Маруся очень любила семью Нюры. Обнимала всех, говорила добрые слова. Она вообще была очень доброй и восприимчивой к чужой боли. Была много лет почти слепая, не снимала совсем очки. Для Маруси поход к сестре всегда радость. Говорили ни о чем и обо всем. Нюра сажала обедать, а Маруся всегда приносила с собой горсть конфет.

-Поминошные, - говорили внучки Нюрины и воротили носы, - мы не будем...

-Да какие поминошные, это я в магазине купила, - уверяла Нюра, ко мне и Маруська-то не приходила, скажут тоже, поминошные! А на поминках-то не такие чтоль конфеты? Не из магазина? - поднималось внутреннее недовольство на приверед-внучек. И за Марусю было обидно, она ж от души несла, и на себя, что выкручивалась, врала, что сама купила, как будто стыдилась, что сестра ходит по поминкам читалкой. И что из того, что с поминок...такие ж конфеты, - Ну и не ешьте, раз так, сама буду есть!

Застолье началось с салатов и холодца, соленых огурцов и помидоров, потом Таня с Леной принесли горячее: картофельное пюре и котлеты. Все раскраснелись: дома тепло и "ромбуле" румянило щеки.

Маруся, отстукивая по столу такт ладонью, запела:

-Хасбулат удалой, бедна сакля твоя...золотою казной я осыплю тебя, дам коня, дам кинжал, дам винтовку свою, а за это за все, ты отдай мне жену...- под стук ее ладони на столе позвякивали синенькие рюмочки, ударяясь о тарелки с едой.

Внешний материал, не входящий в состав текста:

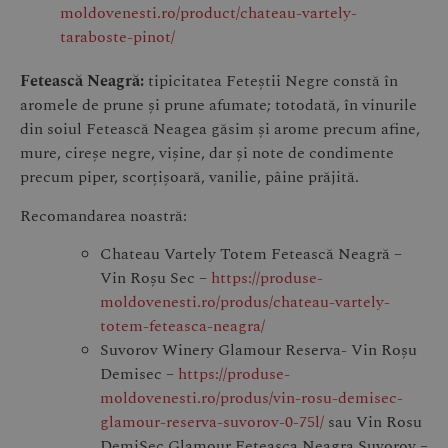
moldovenesti.ro/product/chateau-vartely-
taraboste-pinot/
Fetească Neagră:
tipicitatea Feteștii Negre constă în
aromele de prune și prune afumate; totodată, în vinurile
din soiul Fetească Neagea găsim și arome precum afine,
mure, cireșe negre, vișine, dar și note de condimente
precum piper, scorțișoară, vanilie, pâine prăjită.
Recomandarea noastră:
Chateau Vartely Totem Fetească Neagră –
Vin Roșu Sec –
https://produse-
moldovenesti.ro/produs/chateau-vartely-
totem-feteasca-neagra/
Suvorov Winery Glamour Reserva- Vin Roșu
Demisec –
https://produse-
moldovenesti.ro/produs/vin-rosu-demisec-
glamour-reserva-suvorov-0-75l/
sau
Vin Rosu
DemiSec Glamour Feteasca Neagra Suvorov –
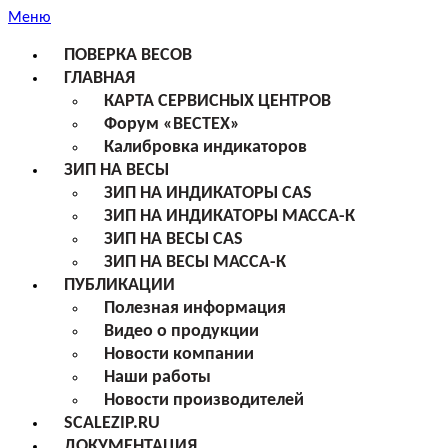
Меню
ПОВЕРКА ВЕСОВ
ГЛАВНАЯ
КАРТА СЕРВИСНЫХ ЦЕНТРОВ
Форум «ВЕСТЕХ»
Калибровка индикаторов
ЗИП НА ВЕСЫ
ЗИП НА ИНДИКАТОРЫ CAS
ЗИП НА ИНДИКАТОРЫ МАССА-К
ЗИП НА ВЕСЫ CAS
ЗИП НА ВЕСЫ МАССА-К
ПУБЛИКАЦИИ
Полезная информация
Видео о продукции
Новости компании
Наши работы
Новости производителей
SCALEZIP.RU
ДОКУМЕНТАЦИЯ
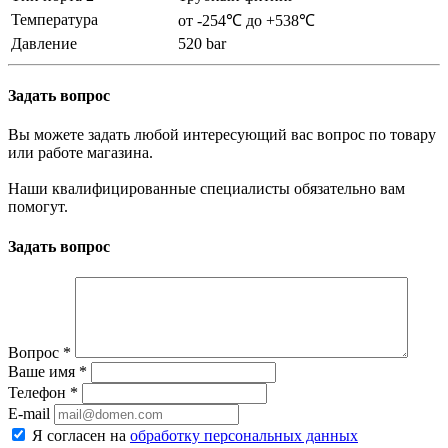
Температура
от -254℃ до +538℃
Давление
520 bar
Задать вопрос
Вы можете задать любой интересующий вас вопрос по товару
или работе магазина.
Наши квалифицированные специалисты обязательно вам
помогут.
Задать вопрос
Вопрос
*
Ваше имя
*
Телефон
*
E-mail
Я согласен на
обработку персональных данных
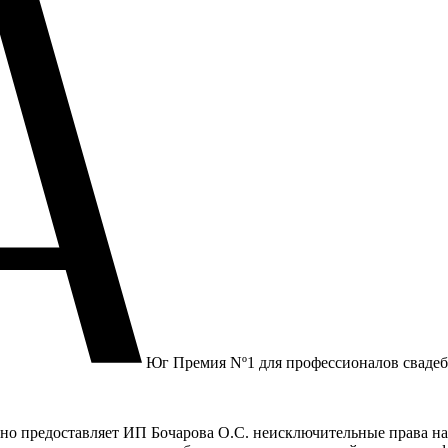
Юг
Премия Nº1 для профессионалов сваде
но предоставляет ИП Бочарова О.С. неисключительные права на 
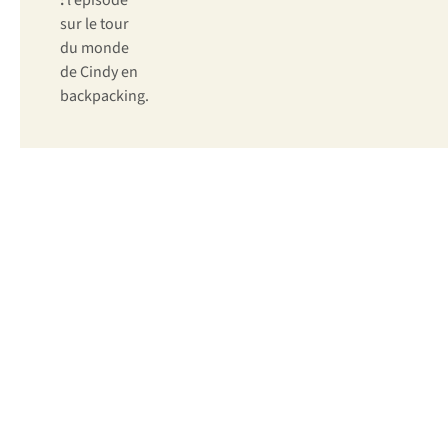
:
l’épisode
sur le tour
du monde
de Cindy en
backpacking.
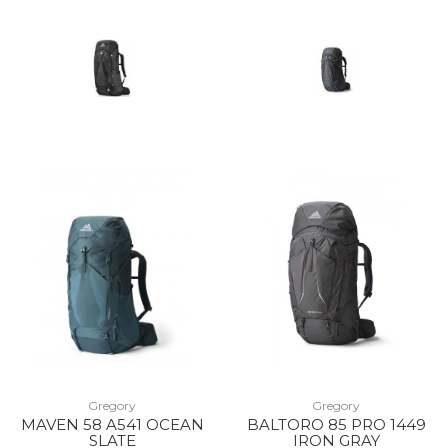
Gregory
Gregory
MAVEN 58 A541 OCEAN
BALTORO 85 PRO 1449
SLATE
IRON GRAY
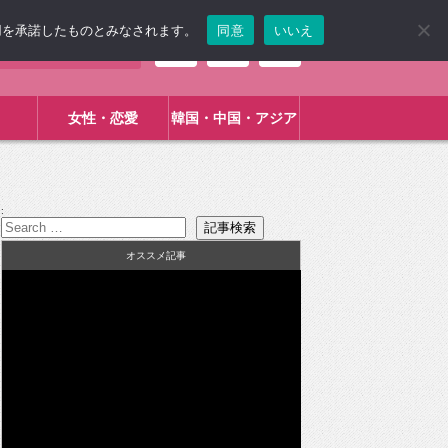
使用を承諾したものとみなされます。
同意
いいえ
女性・恋愛
韓国・中国・アジア
:
オススメ記事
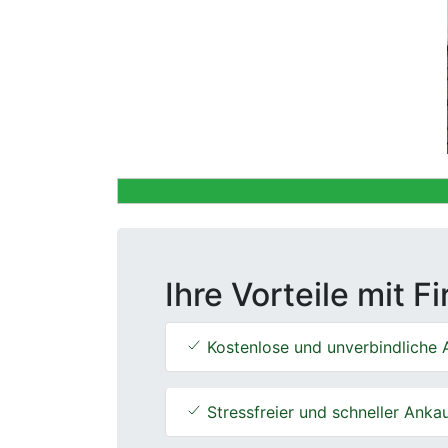
Previous
Ihre Vorteile mit F
Kostenlose und unverbindliche 
Stressfreier und schneller Anka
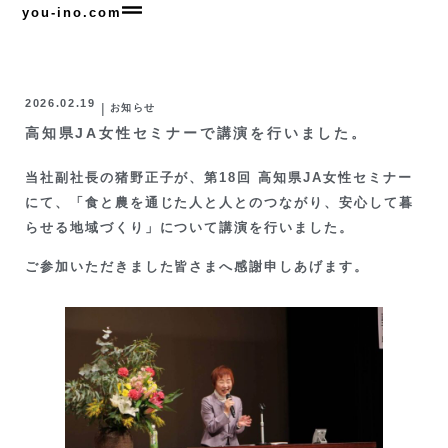
you-ino.com
2026.02.19
|
お知らせ
高知県JA女性セミナーで講演を行いました。
当社副社長の猪野正子が、第18回 高知県JA女性セミナー
にて、「食と農を通じた人と人とのつながり、安心して暮
らせる地域づくり」について講演を行いました。
ご参加いただきました皆さまへ感謝申しあげます。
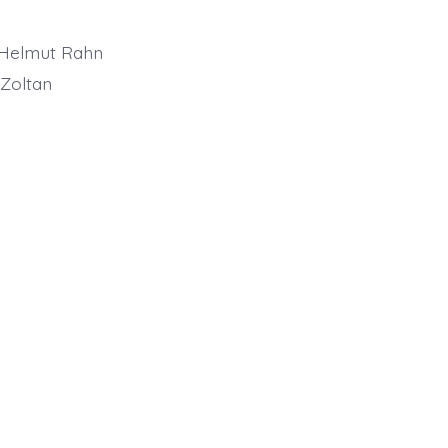
a Helmut Rahn
 Zoltan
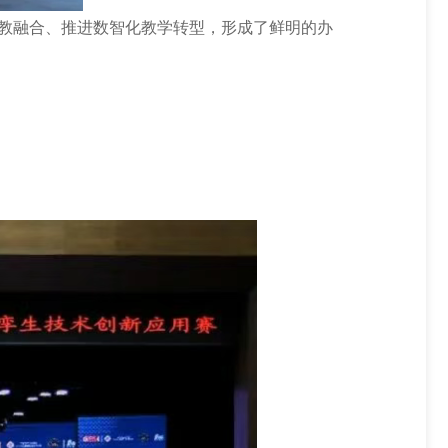
产教融合、推进数智化教学转型，形成了鲜明的办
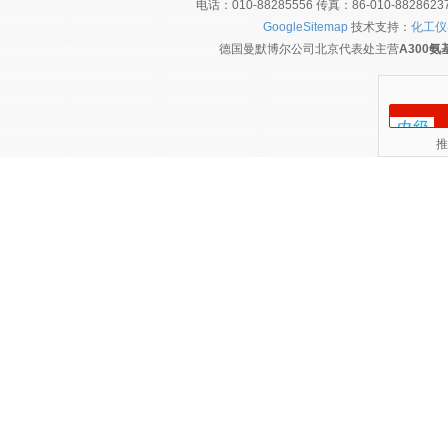
电话：010-88285556 传真：86-010-8828
GoogleSitemap
技术支持：
化工仪
德国曼默博尔公司北京代表处主营
A300
推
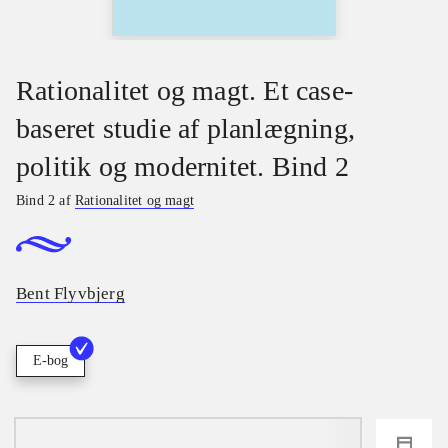
Rationalitet og magt. Et case-
baseret studie af planlægning,
politik og modernitet. Bind 2
Bind 2 af
Rationalitet og magt
Bent Flyvbjerg
E-bog
loading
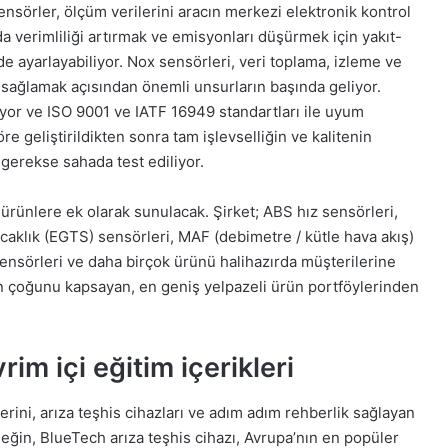
sensörler, ölçüm verilerini aracın merkezi elektronik kontrol
da verimliliği artırmak ve emisyonları düşürmek için yakıt-
de ayarlayabiliyor. Nox sensörleri, veri toplama, izleme ve
sağlamak açısından önemli unsurların başında geliyor.
uyor ve ISO 9001 ve IATF 16949 standartları ile uyum
re geliştirildikten sonra tam işlevselliğin ve kalitenin
gerekse sahada test ediliyor.
ürünlere ek olarak sunulacak. Şirket; ABS hız sensörleri,
sıcaklık (EGTS) sensörleri, MAF (debimetre / kütle hava akış)
sensörleri ve daha birçok ürünü halihazırda müşterilerine
in çoğunu kapsayan, en geniş yelpazeli ürün portföylerinden
rim içi eğitim içerikleri
rini, arıza teşhis cihazları ve adım adım rehberlik sağlayan
neğin, BlueTech arıza teşhis cihazı, Avrupa’nın en popüler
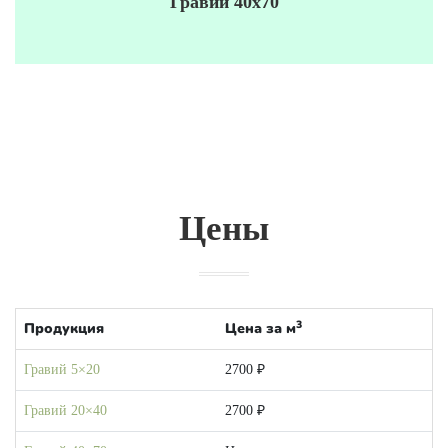
Гравий 40х70
Цены
3
Продукция
Цена за м
Гравий 5×20
2700 ₽
Гравий 20×40
2700 ₽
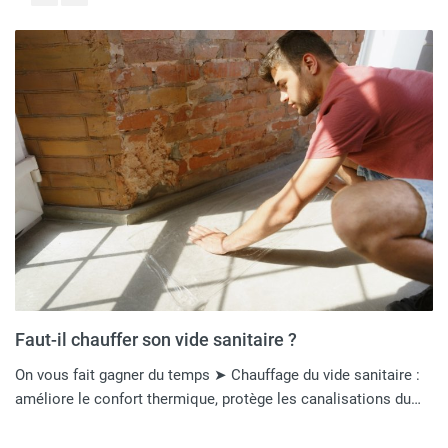
Faut-il chauffer son vide sanitaire ?
On vous fait gagner du temps ➤ Chauffage du vide sanitaire :
améliore le confort thermique, protège les canalisations du…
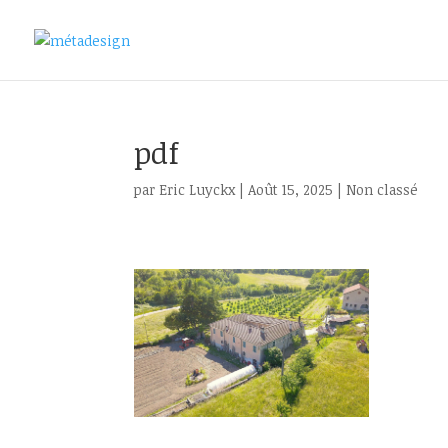
pdf
par
Eric Luyckx
|
Août 15, 2025
|
Non classé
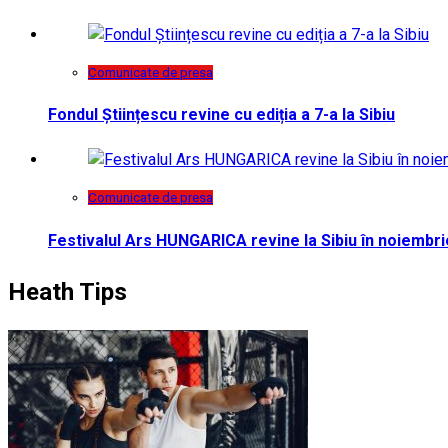
Comunicate de presa
Fondul Științescu revine cu ediția a 7-a la Sibiu
Comunicate de presa
Festivalul Ars HUNGARICA revine la Sibiu în noiembri
Heath Tips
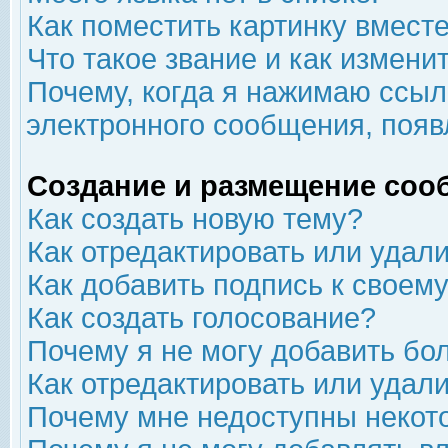
Как поместить картинку вмест
Что такое звание и как изменит
Почему, когда я нажимаю ссыл
электронного сообщения, появ
Создание и размещение соо
Как создать новую тему?
Как отредактировать или удал
Как добавить подпись к свое
Как создать голосование?
Почему я не могу добавить бо
Как отредактировать или удал
Почему мне недоступны неко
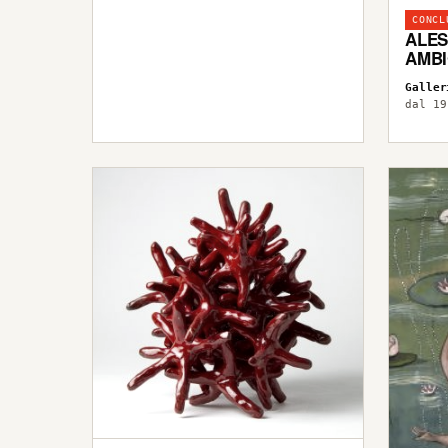
CONCL
ALES
AMBI
Galler
dal 19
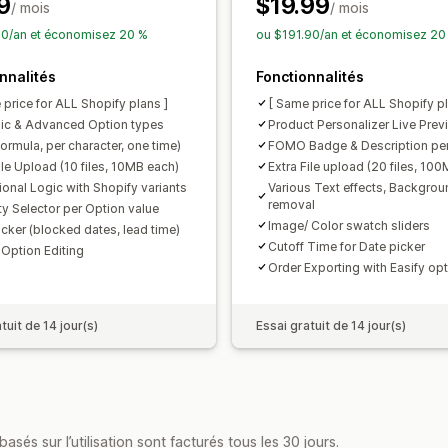
9
$19.99
/ mois
Tarification échelonnée
/ mois
Supplément
0/an et économisez 20 %
ou $191.90/an et économisez 20
Stock
nnalités
Masquer les produits en rupture de s
Fonctionnalités
 price for ALL Shopify plans ]
[ Same price for ALL Shopify pl
ic & Advanced Option types
Product Personalizer Live Prev
formula, per character, one time)
FOMO Badge & Description per
ile Upload (10 files, 10MB each)
Extra File upload (20 files, 10
ional Logic with Shopify variants
Various Text effects, Backgrou
removal
ty Selector per Option value
Image/ Color swatch sliders
icker (blocked dates, lead time)
Cutoff Time for Date picker
 Option Editing
Order Exporting with Easify op
tuit de 14 jour(s)
Essai gratuit de 14 jour(s)
asés sur l’utilisation sont facturés tous les 30 jours.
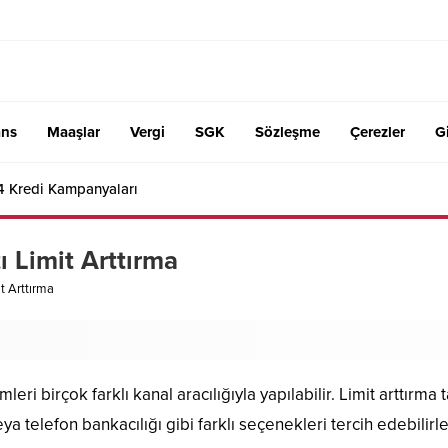
ans
Maaşlar
Vergi
SGK
Sözleşme
Çerezler
Gi
4 Kredi Kampanyaları
ı Limit Arttırma
t Arttırma
mleri birçok farklı kanal aracılığıyla yapılabilir. Limit arttırm
ya telefon bankacılığı gibi farklı seçenekleri tercih edebilirl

Ане эта песня не особо нравилась, никак она не могла взять в толк, почему кто-то должен кому-то отдавать свою жену. Каждый раз она пыталась дослушать эту песню Марусину до конца, но так ни разу и не случилось этого. То кто-то прерывал пение разговорами, то затягивал:

-Огней так много золотых...

Вот эту песню знали и подхватывали все, и взрослые и дети. Лучше всех пела Татьяна, звонче, протяжнее, музыкальнее. С братом Анатолием у них был отличный слух и голос. Только у Толи низкий, а у Тани высокий.

А потом начинались разговоры.

-Ну, сейчас мать на север поедет, - говорил Николай, смеясь, обнимая тещу.

Нюра улыбалась в ответ:

-Вот вы все надо мной бы смеяться! А я ведь и вправду вам щас расскажу! Вот пошли мы раз на протоку...вода там чистаааяяя....

И вся семья слушала рассказ о жизни Нюры на Охотском море, стараясь не перебивать ее. Пока сама не наговориться и не спросит у кого-то из дочерей:

-Поди-ка и чайник ставить пора! Заварку-то я свежую заварила, несите сюда!